Appellant's motion and petition are denied.
SCHEB, A.C.J., and SCHOONOVER, J., concur.
NOTES
[1] Section 810.02(2) has authorized a maximum term of life imprisonment for armed burglary since 1974. See Ch. 74-383, § 31, Laws of Fla.
[2] Under Miller, the application of an amended version of the guidelines in effect at the time of sentencing that results in the imposition of a harsher sentence than that which would have been imposed under an earlier version of the guidelines in effect at the time the crime was committed constitutes an ex post facto violation. See, e.g., Burns v.
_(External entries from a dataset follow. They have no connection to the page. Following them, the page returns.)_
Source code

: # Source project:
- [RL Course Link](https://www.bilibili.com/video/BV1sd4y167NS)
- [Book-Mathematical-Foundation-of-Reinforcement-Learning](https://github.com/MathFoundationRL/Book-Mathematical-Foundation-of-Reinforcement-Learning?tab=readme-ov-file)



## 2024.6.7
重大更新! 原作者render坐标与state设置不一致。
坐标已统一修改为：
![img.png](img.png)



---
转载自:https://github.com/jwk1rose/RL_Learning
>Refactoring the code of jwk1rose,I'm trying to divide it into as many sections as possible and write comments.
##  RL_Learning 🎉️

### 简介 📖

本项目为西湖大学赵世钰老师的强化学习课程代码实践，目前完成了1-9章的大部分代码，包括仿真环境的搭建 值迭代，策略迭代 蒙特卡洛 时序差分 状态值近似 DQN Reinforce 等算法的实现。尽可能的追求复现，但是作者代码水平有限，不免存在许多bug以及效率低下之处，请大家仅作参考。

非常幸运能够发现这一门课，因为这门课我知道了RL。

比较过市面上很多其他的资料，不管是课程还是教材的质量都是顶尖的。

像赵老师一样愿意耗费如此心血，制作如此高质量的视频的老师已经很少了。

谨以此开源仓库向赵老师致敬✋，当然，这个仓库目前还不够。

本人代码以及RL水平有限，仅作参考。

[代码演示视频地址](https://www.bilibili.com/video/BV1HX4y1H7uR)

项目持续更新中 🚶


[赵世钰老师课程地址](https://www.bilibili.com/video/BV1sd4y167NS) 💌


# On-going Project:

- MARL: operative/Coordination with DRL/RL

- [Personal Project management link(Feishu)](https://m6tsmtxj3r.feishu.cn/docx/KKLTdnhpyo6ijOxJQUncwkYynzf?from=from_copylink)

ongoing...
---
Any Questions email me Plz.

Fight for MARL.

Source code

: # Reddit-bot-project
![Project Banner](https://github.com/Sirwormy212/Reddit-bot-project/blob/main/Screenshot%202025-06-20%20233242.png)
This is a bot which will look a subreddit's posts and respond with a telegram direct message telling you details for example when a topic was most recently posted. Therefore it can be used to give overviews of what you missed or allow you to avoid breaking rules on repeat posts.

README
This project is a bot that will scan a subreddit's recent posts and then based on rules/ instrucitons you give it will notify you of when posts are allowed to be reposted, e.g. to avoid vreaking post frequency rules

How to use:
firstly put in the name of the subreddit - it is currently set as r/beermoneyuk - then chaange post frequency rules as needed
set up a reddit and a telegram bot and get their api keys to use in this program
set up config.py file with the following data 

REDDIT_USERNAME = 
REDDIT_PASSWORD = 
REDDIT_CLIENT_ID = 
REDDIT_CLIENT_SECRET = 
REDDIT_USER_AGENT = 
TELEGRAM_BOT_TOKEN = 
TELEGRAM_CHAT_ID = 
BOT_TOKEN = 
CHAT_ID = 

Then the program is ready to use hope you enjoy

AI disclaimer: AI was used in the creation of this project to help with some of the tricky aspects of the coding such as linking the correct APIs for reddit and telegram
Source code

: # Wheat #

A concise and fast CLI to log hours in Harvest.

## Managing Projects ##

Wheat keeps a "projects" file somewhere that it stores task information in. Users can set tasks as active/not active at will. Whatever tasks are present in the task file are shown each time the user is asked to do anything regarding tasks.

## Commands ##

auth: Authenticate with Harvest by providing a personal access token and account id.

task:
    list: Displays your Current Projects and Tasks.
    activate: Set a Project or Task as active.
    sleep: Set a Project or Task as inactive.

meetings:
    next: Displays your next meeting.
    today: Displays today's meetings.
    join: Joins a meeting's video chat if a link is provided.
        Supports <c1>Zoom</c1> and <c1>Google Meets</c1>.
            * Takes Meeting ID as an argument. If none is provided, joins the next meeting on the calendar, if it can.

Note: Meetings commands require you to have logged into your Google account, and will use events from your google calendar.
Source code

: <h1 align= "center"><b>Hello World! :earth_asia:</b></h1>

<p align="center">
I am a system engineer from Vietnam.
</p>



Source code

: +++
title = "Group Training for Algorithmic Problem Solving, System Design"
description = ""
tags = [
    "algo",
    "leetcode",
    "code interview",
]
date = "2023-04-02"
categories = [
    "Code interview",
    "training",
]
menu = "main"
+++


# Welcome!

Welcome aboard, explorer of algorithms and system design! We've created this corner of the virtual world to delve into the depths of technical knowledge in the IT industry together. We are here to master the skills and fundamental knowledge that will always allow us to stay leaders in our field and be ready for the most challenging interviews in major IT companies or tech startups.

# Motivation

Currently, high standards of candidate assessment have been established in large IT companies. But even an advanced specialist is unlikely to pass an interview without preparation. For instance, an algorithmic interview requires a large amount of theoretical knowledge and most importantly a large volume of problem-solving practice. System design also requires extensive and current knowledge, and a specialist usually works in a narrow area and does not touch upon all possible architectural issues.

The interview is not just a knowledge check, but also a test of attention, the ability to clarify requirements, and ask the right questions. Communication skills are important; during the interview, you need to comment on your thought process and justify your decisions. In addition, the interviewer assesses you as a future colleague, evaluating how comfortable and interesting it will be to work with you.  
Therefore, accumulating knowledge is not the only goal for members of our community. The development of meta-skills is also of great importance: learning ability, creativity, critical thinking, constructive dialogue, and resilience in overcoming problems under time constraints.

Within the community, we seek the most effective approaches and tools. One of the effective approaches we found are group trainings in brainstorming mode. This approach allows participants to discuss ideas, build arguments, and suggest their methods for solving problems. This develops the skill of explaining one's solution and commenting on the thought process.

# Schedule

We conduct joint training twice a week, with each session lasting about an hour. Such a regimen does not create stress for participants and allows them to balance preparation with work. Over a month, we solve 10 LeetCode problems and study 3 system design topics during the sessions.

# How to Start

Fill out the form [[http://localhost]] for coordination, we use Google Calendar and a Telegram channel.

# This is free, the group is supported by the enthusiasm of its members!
State, 528 So. 2d 78 (Fla. 2d DCA 1988).
[3] In light of the Florida Supreme Court's holding in Smith v. State, 537 So. 2d 982 (Fla. 1989), July 1, 1984 is a significant date in an ex post facto analysis for two reasons. First, that date is now determined to be the effective date of the guidelines. Id. at 987. Therefore, Miller presumably does not apply to crimes committed prior to that date. Second, July 1, 1984 is the date the guidelines were legitimately adopted by the legislature. Prior to that date, under Smith, they were ineffective. Since the legislature enacted the revised version of the guidelines, including the amended version of rule 3.701(d)(12), a defendant electing to be sentenced under the guidelines after July 1, 1984 elects the effective, amended version of the guidelines. The supreme court, in Connell, merely states that Smith has no effect when the election to be sentenced under the guidelines occurs after July 1, 1984. See Connell at 855 n.[*].